## Aufgaben
(1) Welche Schritte gehören laut dem Text über die vorgezogene Wahl in Griechenland zum strikten Sparkurs? Zählen Sie alle auf.
(2) Schreiben Sie den Text über die vorgezogene Wahl in Griechenland nach seinem letzten Satz weiter.

## Textauszug
Laut Umfragen ist die Regierungspartei ND weit abgeschlagen
„Ergreift ihn! Der zum Tode Verurteilte versucht, frühzeitig hingerichtet zu werden!“ Mit dem Delinquenten der Karikatur einer griechischen Tageszeitung war der amtierende griechische Premierminister Kostas Karamanlis gemeint. Er hatte Anfang September, genau zur Mitte der vierjährigen Legislaturperiode, überraschend vorgezogene Parlamentswahlen für den 4. Oktober ausgerufen, obwohl er über eine absolute Mehrheit von 151 (von 300) Sitzen verfügt. Schon damals zeigten jedoch Umfragewerte, dass die konservative Regierungspartei Nea Dimokratia (ND) in der Wählergunst weit abgeschlagen war. Karamanlis begründete seinen Schritt damit, dass er einen „frischen Wählerauftrag“ brauche, um das Land aus der Krise zu führen. Nach zwei „harten Jahren“ sei dies zu schaffen. Nötig wäre jedoch ein strikter Sparkurs: drastische Kürzungen bei den Staatsausgaben, Bekämpfung der Steuerhinterziehung, der Korruption und der Verschwendung. Mit diesen Schlagwörtern hatte Karamanlis aber schon 2004 und 2007 argumentiert, als ihm die Wähler das Vertrauen schenkten. Umgesetzt wurde von den Ankündigungen wenig. Internationale Organisationen bescheinigen Griechenland in fast allen maroden Bereichen eher eine weitere Verschlechterung.

## Datensätze
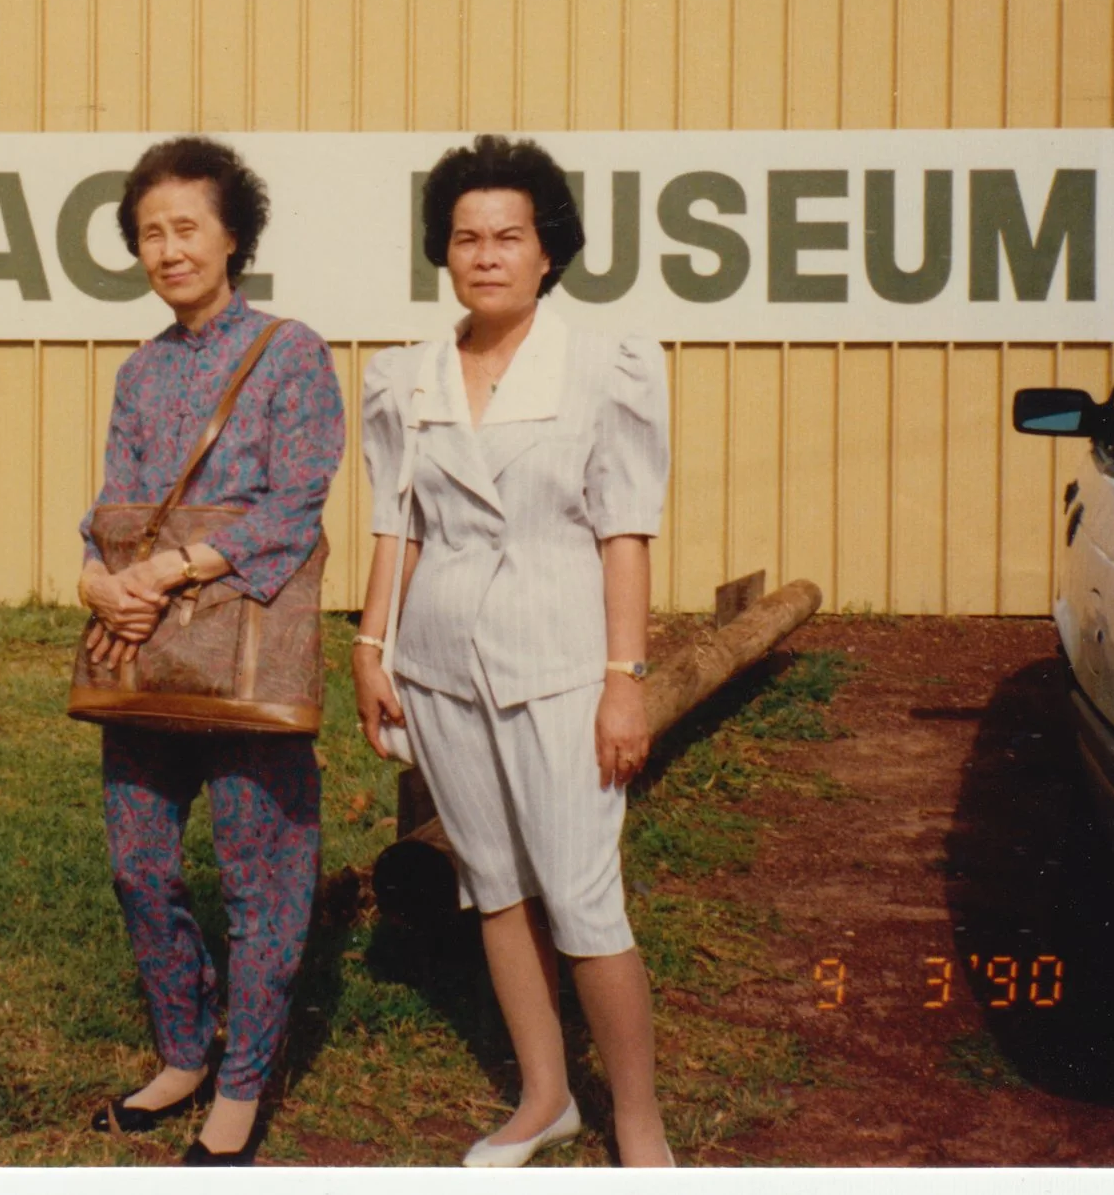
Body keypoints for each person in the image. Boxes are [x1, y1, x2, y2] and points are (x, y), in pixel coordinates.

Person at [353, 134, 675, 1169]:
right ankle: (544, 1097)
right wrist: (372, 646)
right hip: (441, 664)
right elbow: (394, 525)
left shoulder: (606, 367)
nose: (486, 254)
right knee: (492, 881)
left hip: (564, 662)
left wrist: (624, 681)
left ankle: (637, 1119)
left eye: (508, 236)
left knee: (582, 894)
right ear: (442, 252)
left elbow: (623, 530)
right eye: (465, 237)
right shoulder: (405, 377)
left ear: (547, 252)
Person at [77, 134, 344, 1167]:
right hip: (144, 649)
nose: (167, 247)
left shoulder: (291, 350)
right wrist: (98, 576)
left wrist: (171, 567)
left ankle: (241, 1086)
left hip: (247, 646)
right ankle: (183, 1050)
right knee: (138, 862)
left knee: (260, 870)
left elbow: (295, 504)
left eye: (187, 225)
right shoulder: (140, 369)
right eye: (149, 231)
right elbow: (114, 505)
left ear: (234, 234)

## Antworten
(1)
- drastische Kürzungen bei den Staatsausgaben
- Bekämpfung der Steuerhinterziehung
- Bekämpfung der Korruption
- Bekämpfung der Verschwendung

(2)
Kritik an der Auswahl der Mitarbeiter
Es war nicht nur die Zaghaftigkeit von Karamanlis bei der
Umsetzung von notwendigen Reformen, sondern auch die unglückliche
Hand bei der Auswahl von Mitarbeitern, die einen drastischen
Popularitätsverlust der ND-Regierung zur Folge hatten. Mehrere
Minister mussten wegen Fehltritten den Hut nehmen:
Der eine, weil er eine Villa in einem Waldgrundstück in der Nähe
Athens gebaut hatte, obwohl nur die Genehmigung für die Errichtung
eines Kiosks vorlag, und dort obendrein (als Minister für Arbeit
und Sozialversicherung) Ausländer illegal beschäftigte, ohne
Versicherungsbeiträge abzuführen. Der andere, weil er in einen
Grundstücksskandal um Klosterimmobilien involviert war, ein
weiterer, weil er dubiose Transaktionen mit Off-shore-Firmen
getätigt hatte …
PASOK-Chef Papandreou tritt als „Saubermann“ an
Dem Herausforderer Jorgos Papandreou erleichterte diese Konstellation, als „Saubermann“ aufzutreten. Und was die Wirtschaft betrifft, propagiert der PASOK-Vorsitzende ein Rezept, das in den Ohren der Bürger angenehmer klingt als der Sparkurs vom Karamanlis, der etwa Gehaltseinfrierung für Beamte angekündigt hatte. Nach Ansicht Papandreous sollen staatliche Ausgaben die Nachfrage beleben, damit die Wirtschaft wieder anspringt. Seine Partei versucht außerdem, mit einem ökologisch angehauchten Wahlkampf zu punkten. So verzichteten die Sozialisten praktisch völlig auf Plakatwerbung. In dieser Woche kündigte der PASOK-Spitzenkandidat bereits an, ein eigenständiges Ministerium für Umwelt, Energie und Klimawandel einzurichten.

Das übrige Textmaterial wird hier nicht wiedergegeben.